The past 2 weeks have flown by...I cannot believe I haven't posted in 14 days. Anyway, there are some things I want to share with you.
First, on January 29th, we received our divorce decree from the magistrate. Thank you so much for faithfully praying for us over these past 9 months or so. Honestly, it feels like 5 years have gone by...
Second, as we left the courthouse, G expressed to me his frustration with not finding a fire fighting job here in Colorado. With a court order to pay child support, he felt he needed to go where the jobs are...and that's Virginia. There are many layers to this and I am choosing not to disect him in blogland, so please pray as you feel led. He left Wednesday morning and moved to Virginia.
I was in shock for about 36 hours and also came down with the flu within hours of him telling me his plans. My heart breaks for him and for Jackson, having to be apart. I'm scared to death of doing this alone. No, not alone, but it felt that way on Tuesday and Wednesday.
I am really, really tired. My body aches, my house is a wreck, there is SO much to do. But all of that is because I love Jackson with my whole heart. He will always come first...I don't have to be perfect, my house doesn't have to be spotless, and it's okay if the bills are strewn all over my desk. Jackson reminds me that life is fun and full of adventure. He keeps me humble.
I am SO blessed to have amazing friends. Every person who has heard about the newest twist has offered to help in any way they can. I am pretty darn independent, but I will be asking for help. It blesses them to bless me.

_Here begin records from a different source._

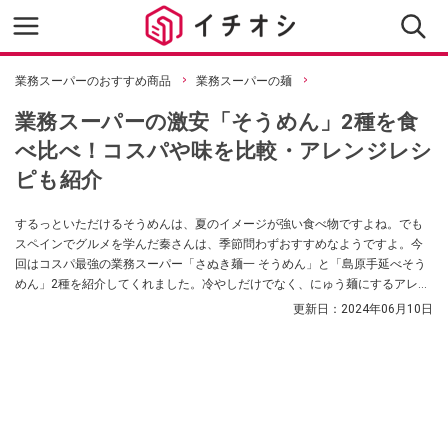
業務スーパーのおすすめ商品
業務スーパーの麺
業務スーパーの激安「そうめん」2種を食
べ比べ！コスパや味を比較・アレンジレシ
ピも紹介
するっといただけるそうめんは、夏のイメージが強い食べ物ですよね。でも
スペインでグルメを学んだ秦さんは、季節問わずおすすめなようですよ。今
回はコスパ最強の業務スーパー「さぬき麺一 そうめん」と「島原手延べそう
めん」2種を紹介してくれました。冷やしだけでなく、にゅう麺にするアレン
ジレシピも必見です。
更新日：
2024年06月10日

I was so encouraged by all of your uplifting comments regarding my last post. Mean people do suck don't they? :-) I am still readying The Secret Message of Jesus (it's super-meaty with lots of Scripture references!) and here is a quote from McLaren that I just had to share: "your exposure exposes the naked greed and cruelty of your oppressors". Like I've said before, exposure can be very freeing. My sin has been exposed and examined under a microscope. It is painful, but I embrace it because once it's exposed and I've claimed it (yes, CLAIMED my own sin!!) I am set free. That's grace. There are not adequate words in the dictionary to define grace. I never got it until I "got it". Well this is going nowhere fast...what I really want to impress is that the quote I quoted is not just about people who are outright against you. It's about those who are even closest to you but might envy you or want to change you. It's about you and me.